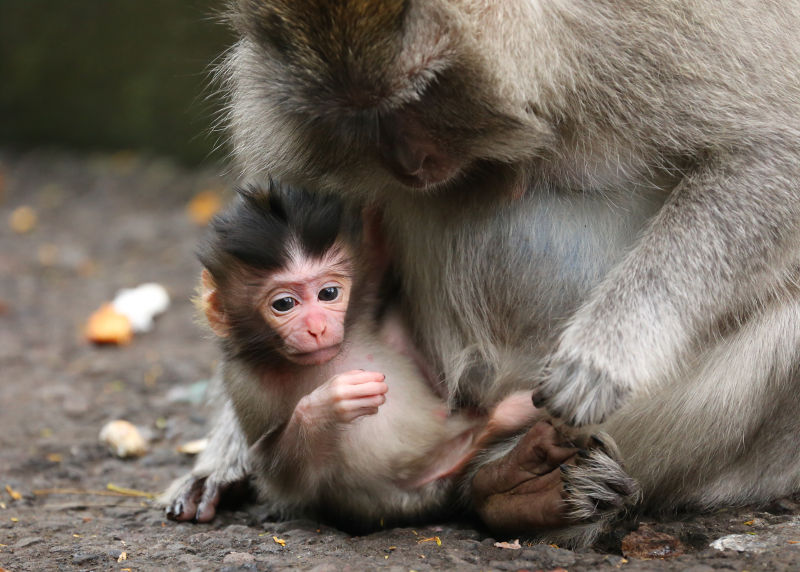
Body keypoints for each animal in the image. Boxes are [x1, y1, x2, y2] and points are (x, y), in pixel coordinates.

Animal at [162, 181, 536, 528]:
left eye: (328, 293)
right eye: (284, 304)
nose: (317, 327)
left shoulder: (364, 301)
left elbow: (376, 255)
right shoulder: (245, 385)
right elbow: (283, 475)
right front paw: (331, 402)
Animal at [219, 1, 800, 544]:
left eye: (422, 94)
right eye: (357, 116)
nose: (404, 161)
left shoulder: (652, 30)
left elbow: (771, 153)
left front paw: (604, 353)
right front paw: (228, 447)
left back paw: (516, 484)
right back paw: (514, 485)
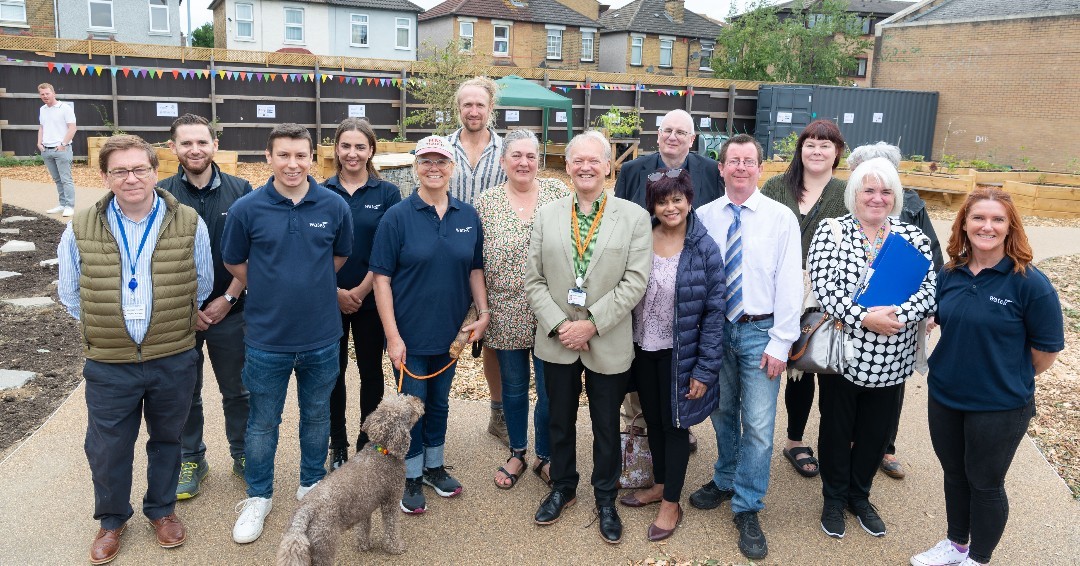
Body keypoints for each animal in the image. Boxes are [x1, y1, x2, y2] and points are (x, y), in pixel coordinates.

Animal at [276, 393, 423, 566]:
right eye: (409, 407)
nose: (419, 400)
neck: (381, 450)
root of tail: (304, 512)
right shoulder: (391, 501)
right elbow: (391, 529)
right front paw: (395, 547)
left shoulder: (364, 507)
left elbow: (363, 528)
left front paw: (364, 545)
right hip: (324, 545)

══════

How many of the lines above include the word "elbow"? State that number and nothing else.

**Solution**: 5